The calculation of the ratio happens as follows:

```math
\frac {operations\_meeting\_apdex + (total\_operations - operations\_with\_errors)} {total\_apdex\_measurements + total\_operations}
```

## Check where budget is being spent

Both the [stage group dashboard](dashboards/stage_group_dashboard.md)
and the [error budget detail dashboard](dashboards/error_budget_detail.md)
show panels to see where the error budget was spent. The stage group
dashboard always shows a fixed 28 days. The error budget detail
dashboard allows drilling down to the SLIs over time.

The row below the error budget row is collapsed by default.
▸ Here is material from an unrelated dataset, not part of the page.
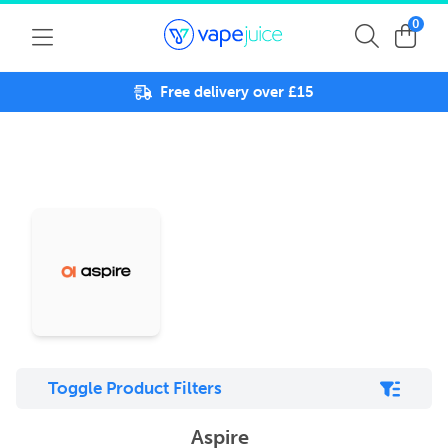
0
Free delivery over £15
Toggle Product Filters
Aspire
Expanding
it shows which component and violation type had the most offending
operations in the past 28 days.

![Error attribution](img/stage_group_dashboards_error_attribution.png)

The first panel on the left shows a table with the number of errors per
component. Digging into the first row in that table has
the biggest impact on the budget spent.

Commonly, the components that spend most of the budget are Sidekiq or Puma. The panel in
the center explains what different violation types mean and how to dig
deeper in the logs.

The panel on the right provides links to Kibana that should reveal
which endpoints or Sidekiq jobs are causing the errors.

<i class="fa fa-youtube-play youtube" aria-hidden="true"></i>
To learn how to use these panels and logs for
determining which Rails endpoints are slow,
see the [Error Budget Attribution for Purchase group](https://youtu.be/M9u6unON7bU) video.

Other components visible in the table come from
[service-level indicators](https://sre.google/sre-book/service-level-objectives/) (SLIs) defined
in the [metrics catalog](https://gitlab.com/gitlab-com/runbooks/-/blob/master/metrics-catalog/README.md).

For those types of failures, you can follow the link to the service
dashboard linked from the `type` column. The service dashboard
contains a row specifically for the SLI that is causing the budget
spent, with links to logs and a description of what the
component means.

For example, see the `server` component of the `web-pages` service:

![web-pages-server-component SLI](img/stage_group_dashboards_service_sli_detail.png)

To add more SLIs tailored to specific features, you can use an [Application SLI](../application_slis/index.md).